Consider your health.
As in, health insurance. “In many states,” Hefner told Scary Mommy, “the payment of health insurance factors into the child support calculation. It is also a consideration in a dependent spouse’s needs with regard to alimony.” In other words, if you have to buy insurance from the marketplace due to it not being provided by your employer, your former spouse may owe a little more in child support and/or alimony. Explore these options in advance and compare plans and costs so you know what to expect.
If you and your ex have kids, remember you will always be partners.

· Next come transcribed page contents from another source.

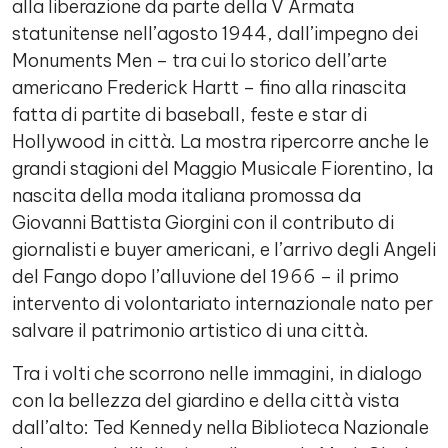
alla liberazione da parte della V Armata
statunitense nell’agosto 1944, dall’impegno dei
Monuments Men – tra cui lo storico dell’arte
americano Frederick Hartt – fino alla rinascita
fatta di partite di baseball, feste e star di
Hollywood in città. La mostra ripercorre anche le
grandi stagioni del Maggio Musicale Fiorentino, la
nascita della moda italiana promossa da
Giovanni Battista Giorgini con il contributo di
giornalisti e buyer americani, e l’arrivo degli Angeli
del Fango dopo l’alluvione del 1966 – il primo
intervento di volontariato internazionale nato per
salvare il patrimonio artistico di una città.
Tra i volti che scorrono nelle immagini, in dialogo
con la bellezza del giardino e della città vista
dall’alto: Ted Kennedy nella Biblioteca Nazionale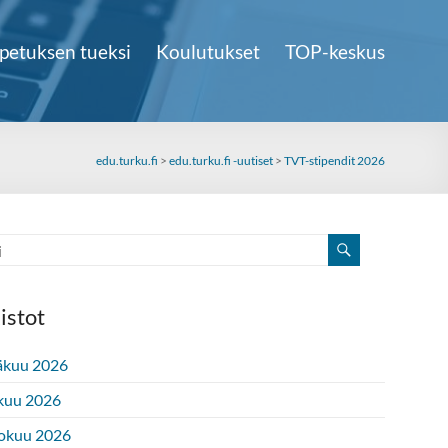
petuksen tueksi
Koulutukset
TOP-keskus
edu.turku.fi
>
edu.turku.fi -uutiset
>
TVT-stipendit 2026
istot
äkuu 2026
kuu 2026
okuu 2026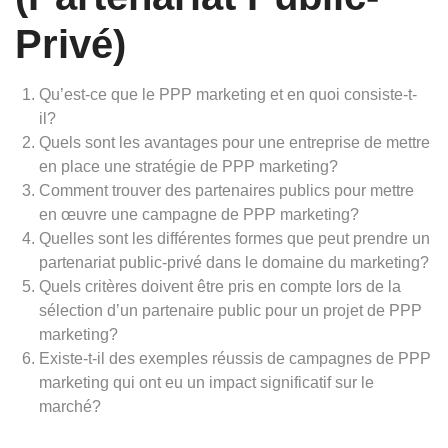
Privé)
Qu’est-ce que le PPP marketing et en quoi consiste-t-
il?
Quels sont les avantages pour une entreprise de mettre
en place une stratégie de PPP marketing?
Comment trouver des partenaires publics pour mettre
en œuvre une campagne de PPP marketing?
Quelles sont les différentes formes que peut prendre un
partenariat public-privé dans le domaine du marketing?
Quels critères doivent être pris en compte lors de la
sélection d’un partenaire public pour un projet de PPP
marketing?
Existe-t-il des exemples réussis de campagnes de PPP
marketing qui ont eu un impact significatif sur le
marché?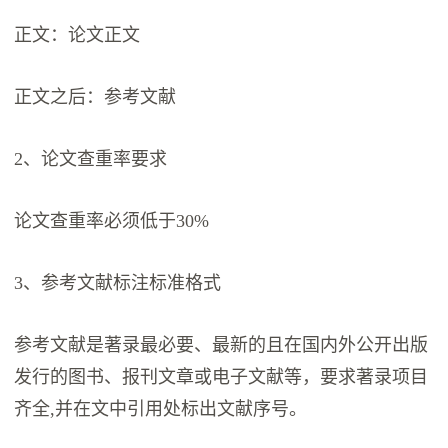
正文：论文正文
正文之后：参考文献
2、论文查重率要求
论文查重率必须低于30%
3、参考文献标注标准格式
参考文献是著录最必要、最新的且在国内外公开出版
发行的图书、报刊文章或电子文献等，要求著录项目
齐全,并在文中引用处标出文献序号。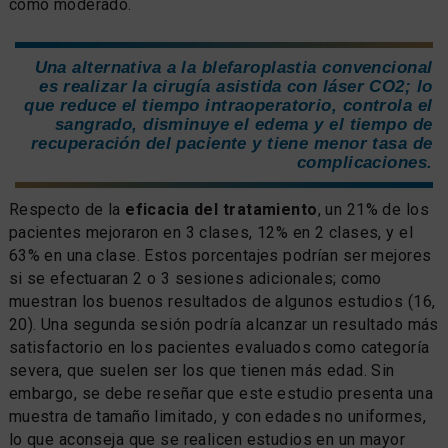
como moderado.
Una alternativa a la blefaroplastia convencional
es realizar la cirugía asistida con láser CO2; lo
que reduce el tiempo intraoperatorio, controla el
sangrado, disminuye el edema y el tiempo de
recuperación del paciente y tiene menor tasa de
complicaciones.
Respecto de la
eficacia del tratamiento
, un 21% de los
pacientes mejoraron en 3 clases, 12% en 2 clases, y el
63% en una clase. Estos porcentajes podrían ser mejores
si se efectuaran 2 o 3 sesiones adicionales; como
muestran los buenos resultados de algunos estudios (16,
20). Una segunda sesión podría alcanzar un resultado más
satisfactorio en los pacientes evaluados como categoría
severa, que suelen ser los que tienen más edad. Sin
embargo, se debe reseñar que este estudio presenta una
muestra de tamaño limitado, y con edades no uniformes,
lo que aconseja que se realicen estudios en un mayor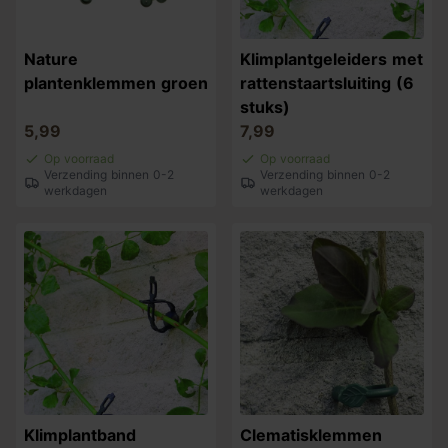
Nature
Klimplantgeleiders met
plantenklemmen groen
rattenstaartsluiting (6
stuks)
5,99
7,99
Op voorraad
Op voorraad
Verzending binnen 0-2
Verzending binnen 0-2
werkdagen
werkdagen
Klimplantband
Clematisklemmen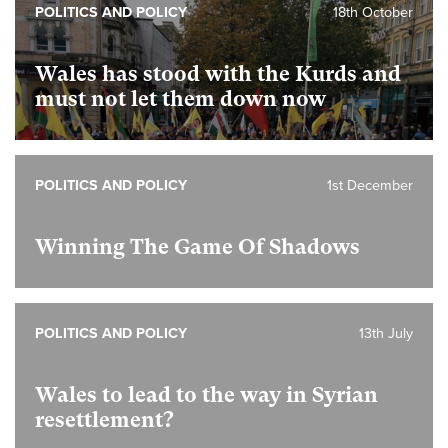
POLITICS AND POLICY
18th October
Wales has stood with the Kurds and
must not let them down now
POLITICS AND POLICY
1st December
Winning The Game Of Shadows
POLITICS AND POLICY
13th July
Wales to lead to the way in Syrian
resettlement?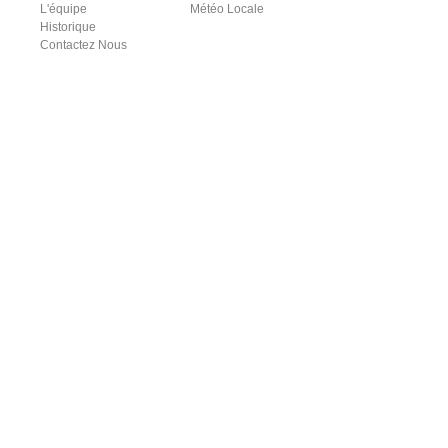
L'équipe
Météo Locale
Historique
Contactez Nous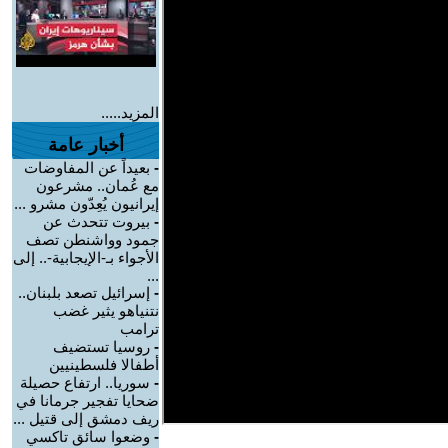
المزيد.....
أخبار عامة
-
بعيداً عن المفاوضات
مع عُمان.. مشرعون
إيرانيون يُعِدّون مشرو ...
-
بيروت تتحدث عن
جمود وواشنطن تصف
الأجواء بـ-الإيجابية-.. إلى
...
-
إسرائيل تصعد بلبنان..
نتنياهو يثير غضب
ترامب
-
روسيا تستضيف
أطفالا فلسطينيين
-
سوريا.. ارتفاع حصيلة
ضحايا تفجير جرمانا في
ريف دمشق إلى قتيل ...
-
وضعوا سائق تاكسي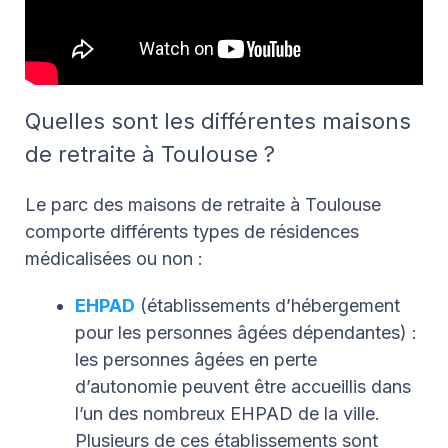
Quelles sont les différentes maisons
de retraite à Toulouse ?
Le parc des maisons de retraite à Toulouse
comporte différents types de résidences
médicalisées ou non :
EHPAD
(établissements d’hébergement
pour les personnes âgées dépendantes) :
les personnes âgées en perte
d’autonomie peuvent être accueillis dans
l’un des nombreux EHPAD de la ville.
Plusieurs de ces établissements sont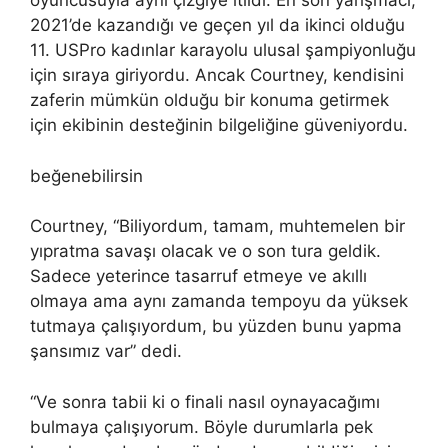
oyuncusuyla aynı çizgiye itildi. En son yarışmacı,
2021’de kazandığı ve geçen yıl da ikinci olduğu
11. USPro kadınlar karayolu ulusal şampiyonluğu
için sıraya giriyordu. Ancak Courtney, kendisini
zaferin mümkün olduğu bir konuma getirmek
için ekibinin desteğinin bilgeliğine güveniyordu.
beğenebilirsin
Courtney, “Biliyordum, tamam, muhtemelen bir
yıpratma savaşı olacak ve o son tura geldik.
Sadece yeterince tasarruf etmeye ve akıllı
olmaya ama aynı zamanda tempoyu da yüksek
tutmaya çalışıyordum, bu yüzden bunu yapma
şansımız var” dedi.
“Ve sonra tabii ki o finali nasıl oynayacağımı
bulmaya çalışıyorum. Böyle durumlarla pek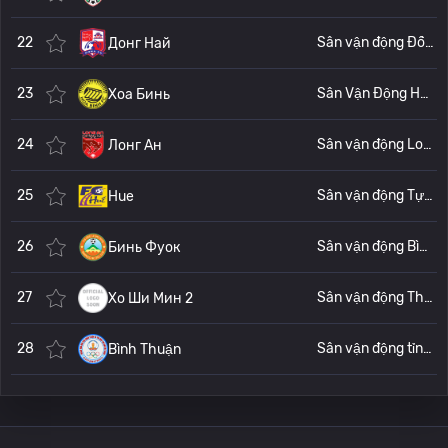
22
Sân vận động Đồng Nai (Стадион Донг Най)
Донг Най
23
Sân Vận Động Hòa Bình
Хоа Бинь
24
Sân vận động Long An (Стадион Лонг Ан)
Лонг Ан
25
Sân vận động Tự Do (Tu Do Stadium)
Hue
26
Sân vận động Bình Phước (Binh Phuoc Stadium)
Бинь Фуок
27
Sân vận động Thống Nhất (Стадион Тхонг Нхат)
Хо Ши Мин 2
28
Sân vận động tỉnh Ninh Thuận
Bình Thuận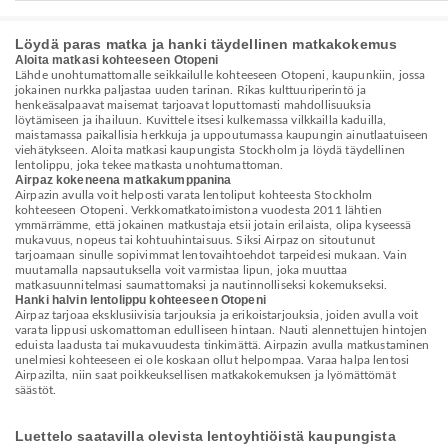
Löydä paras matka ja hanki täydellinen matkakokemus
Aloita matkasi kohteeseen Otopeni
Lähde unohtumattomalle seikkailulle kohteeseen Otopeni, kaupunkiin, jossa
jokainen nurkka paljastaa uuden tarinan. Rikas kulttuuriperintö ja
henkeäsalpaavat maisemat tarjoavat loputtomasti mahdollisuuksia
löytämiseen ja ihailuun. Kuvittele itsesi kulkemassa vilkkailla kaduilla,
maistamassa paikallisia herkkuja ja uppoutumassa kaupungin ainutlaatuiseen
viehätykseen. Aloita matkasi kaupungista Stockholm ja löydä täydellinen
lentolippu, joka tekee matkasta unohtumattoman.
Airpaz kokeneena matkakumppanina
Airpazin avulla voit helposti varata lentoliput kohteesta Stockholm
kohteeseen Otopeni. Verkkomatkatoimistona vuodesta 2011 lähtien
ymmärrämme, että jokainen matkustaja etsii jotain erilaista, olipa kyseessä
mukavuus, nopeus tai kohtuuhintaisuus. Siksi Airpaz on sitoutunut
tarjoamaan sinulle sopivimmat lentovaihtoehdot tarpeidesi mukaan. Vain
muutamalla napsautuksella voit varmistaa lipun, joka muuttaa
matkasuunnitelmasi saumattomaksi ja nautinnolliseksi kokemukseksi.
Hanki halvin lentolippu kohteeseen Otopeni
Airpaz tarjoaa eksklusiivisia tarjouksia ja erikoistarjouksia, joiden avulla voit
varata lippusi uskomattoman edulliseen hintaan. Nauti alennettujen hintojen
eduista laadusta tai mukavuudesta tinkimättä. Airpazin avulla matkustaminen
unelmiesi kohteeseen ei ole koskaan ollut helpompaa. Varaa halpa lentosi
Airpazilta, niin saat poikkeuksellisen matkakokemuksen ja lyömättömät
säästöt.
Luettelo saatavilla olevista lentoyhtiöistä kaupungista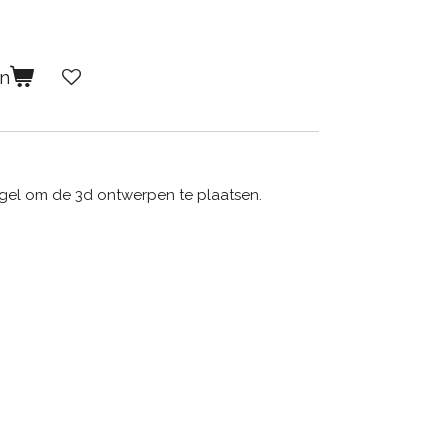
en
gel om de 3d ontwerpen te plaatsen.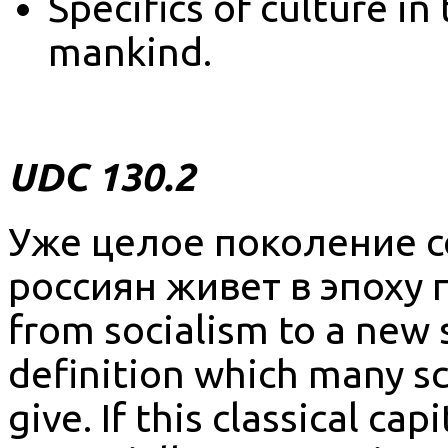
Specifics of culture in
mankind.
UDC 130.2
Уже целое поколение 
россиян живет в эпоху п
from socialism to a new 
definition which many scie
give. If this classical cap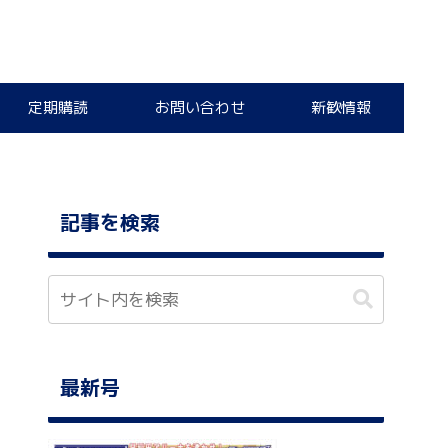
定期購読
お問い合わせ
新歓情報
記事を検索
最新号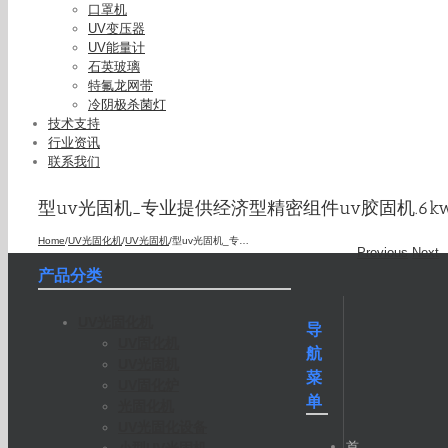
口罩机
UV变压器
UV能量计
石英玻璃
特氟龙网带
冷阴极杀菌灯
技术支持
行业资讯
联系我们
型uv光固机_专业提供经济型精密组件uv胶固机.6kw-
Home
/
UV光固化机
/
UV光固机
/
型uv光固机_专业提供经济型精密组件uv胶固机.6kw-ii型uv
Previous
Next
产品分类
UV光固化机
导
UV固化机
航
UV光固机
菜
UV固化炉
单
光固化机
UV光固化设备
首
小型UV光固机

The kids are first, the kids are first, the kids are first. Control your temper. Don’t talk shit about your ex. Obviously there are extenuating circumstances where a former spouse is abusive and the only way to protect kids from abuse is to acknowledge it out loud in an age-appropriate way. But if your ex is just a run-of-the-mill ass or your differences are personality-based, your kids don’t need to be privy to this. They love their other parent. Badmouthing this person they love so much makes you look bad, not the other parent.
Whether you like it or not, you are still partners with your ex, for the rest of your lives. The roles and definition of “partner” may have dramatically shifted, but you still have to work together. Divorce is hard enough on kids — don’t make it harder for them by allowing them to witness petty behavior or unnecessary conflict. That is not their burden to bear.
What time-sharing schedule will work best for your kids?
Hefner says that when it comes to time-sharing, we should put our kids’ needs first, before our own. We should be asking ourselves the following questions: Do they need frequent contact with both parents? Do they want to “stay put” for longer? Are there safety concerns with the other parent?
Every family is different and kids have different needs, so there isn’t a set time-sharing schedule that will work for every family. Hefner says the most common arrangements she sees are “week on/week off where each parent gets the kids for one week at a time on an alternating basis, and a 2-2-3 schedule where one parent has two days, the other parent has two days and then the parents alternate weekends.”
New tax rules will affect divorces.
The alimony tax credit was removed a year ago — meaning, payers of spousal support can no longer claim that payment as a tax deduction. “Dependency exemptions also changed in the recent past,” Hefner told Scary Mommy, “and now there seems to be less financial advantage in claiming children, and therefore, less fighting between parents.” Less fighting is always better for everyone, especially the kids. We’ll take that.
Bottom line here: divorce is a major, life-changing event — one of the most stressful situations a person can experience. Preparing yourself emotionally, financially, and logistically can save you at least a little stress as you begin this process, hopefully leaving everyone a little better off in the long run.